Reflexión sobre
"La Presencia de Dios"
1. El paso del pensamiento a la vivencia
Blay comienza con una distinción radical: creer que Dios está presente no es lo mismo que experimentar su presencia. La mayoría de las personas se quedan en la "preparación" (peticiones, oraciones, pensamientos devocionales), pero no dan el salto al hecho real.
La clave: La presencia de Dios debe ser experimental. No es una conclusión intelectual a la que uno llega, sino una irrupción de realidad que uno siente en su campo de conciencia.
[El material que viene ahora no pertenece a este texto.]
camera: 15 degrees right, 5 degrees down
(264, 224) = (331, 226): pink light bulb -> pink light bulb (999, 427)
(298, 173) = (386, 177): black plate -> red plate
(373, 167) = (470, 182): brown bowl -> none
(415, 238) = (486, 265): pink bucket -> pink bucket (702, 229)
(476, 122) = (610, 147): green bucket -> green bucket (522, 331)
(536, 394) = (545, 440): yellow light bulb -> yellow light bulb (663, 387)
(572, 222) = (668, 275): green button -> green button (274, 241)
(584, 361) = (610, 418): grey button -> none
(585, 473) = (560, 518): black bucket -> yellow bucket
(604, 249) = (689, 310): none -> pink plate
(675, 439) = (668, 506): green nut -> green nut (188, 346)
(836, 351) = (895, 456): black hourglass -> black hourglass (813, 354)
Hasta que no es una experiencia viva, solo estamos manejando conceptos.
2. El arte de "Hacer Silencio" para escuchar la respuesta
Utilizando una metáfora muy cotidiana (la conversación con alguien importante), Blay explica que solemos pasar todo el tiempo hablando "nosotros" (pidiendo, deseando, proyectando).
La reflexión: El momento crucial no es la petición, sino el silencio posterior. La oración no es un monólogo, es una apertura. Si no aprendemos a callar nuestras proyecciones, nunca dejaremos espacio para que la respuesta —que es la presencia misma de Dios— se manifieste.
3. Dios no es un proveedor, es una Naturaleza
Blay desmonta la idea infantil de un Dios que satisface pedidos según nuestras especificaciones.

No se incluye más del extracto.